INSTRUCTION
Every entry, from the first line to the last, should be output exactly.

SUPPLIED DATA
* * *
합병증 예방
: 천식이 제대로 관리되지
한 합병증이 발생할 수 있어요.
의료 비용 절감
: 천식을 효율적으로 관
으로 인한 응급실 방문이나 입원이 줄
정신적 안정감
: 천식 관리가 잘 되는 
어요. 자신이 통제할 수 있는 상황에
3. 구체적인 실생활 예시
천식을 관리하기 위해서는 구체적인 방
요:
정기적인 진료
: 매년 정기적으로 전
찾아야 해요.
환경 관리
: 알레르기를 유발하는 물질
* * *
ANSWER SECTION
합병증 예방
: 천식이 제대로 관리되지
한 합병증이 발생할 수 있어요.
의료 비용 절감
: 천식을 효율적으로 관
으로 인한 응급실 방문이나 입원이 줄
정신적 안정감
: 천식 관리가 잘 되는 
어요. 자신이 통제할 수 있는 상황에
3. 구체적인 실생활 예시
천식을 관리하기 위해서는 구체적인 방
요:
정기적인 진료
: 매년 정기적으로 전
찾아야 해요.
환경 관리
: 알레르기를 유발하는 물질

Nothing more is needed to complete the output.